Greetings from the shores of Lake Thornton.
Granted, it’s less exotic than Cambodia’s Tonle Sap and not quite as exclusive as Italy’s Lake Garda.
It’ll never be as big as Lake Michigan nor as high (or hilariously named) as Lake Titicaca, but I’m growing to enjoy my new waterfront abode.
Come spring it would be nice to have the playing fields back – somewhere to walk the dog when the jobsworth parkies aren’t enforcing non-existent laws and a place for the children to play once North Fylde’s budget Sandcastle has dried out.
At least out here on the coast we can make light of the December downpour, even if I did spend much of Christmas week watching the water creep closer to my front door.
The same cannot be said for the hardy folk of St Michaels, the Lake District, East Lancashire and beyond who have at best been forced out of their homes as what should be a joyous time of year and in the worst case have lost nearly everything.
Thankfully we Brits have retained at least a little of the stoicism and practicality which one turned half the map of the world pink.
The response was stunning, from Carlisle United’s footballers pitching in to clear up homes at the start of the month to a Rugby League legend rushing to the aid of the good people of Yorkshire.
Hopefully the New Year will bring some weather which is a little more, well, normal.

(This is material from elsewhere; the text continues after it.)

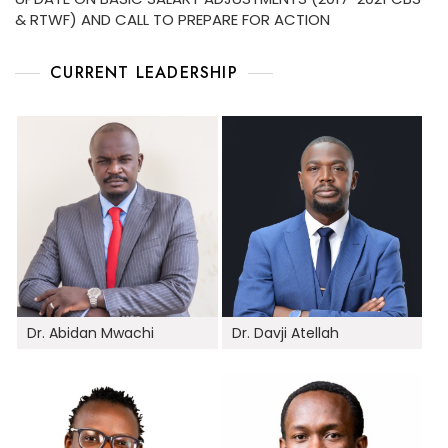
& RTWF) AND CALL TO PREPARE FOR ACTION
CURRENT LEADERSHIP
Dr. Abidan Mwachi
Dr. Davji Atellah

It’s not just been wet, it’s been remarkable warm – confusingly warm in the vast expanses of the gardens at Stocks Towers. January may barely be here but already the Daffodils are showing, breaking through the soil amid the remnants of the fence.
It just goes to show how daft the traditional images of festive snow and ice on the magic lantern can be.
In fact I’m considering a holiday in seach of real winter weather. Siberia, Iceland... Whitby – somewhere the temperature never gets above minus ten. When I’m back, maybe the grass will be too.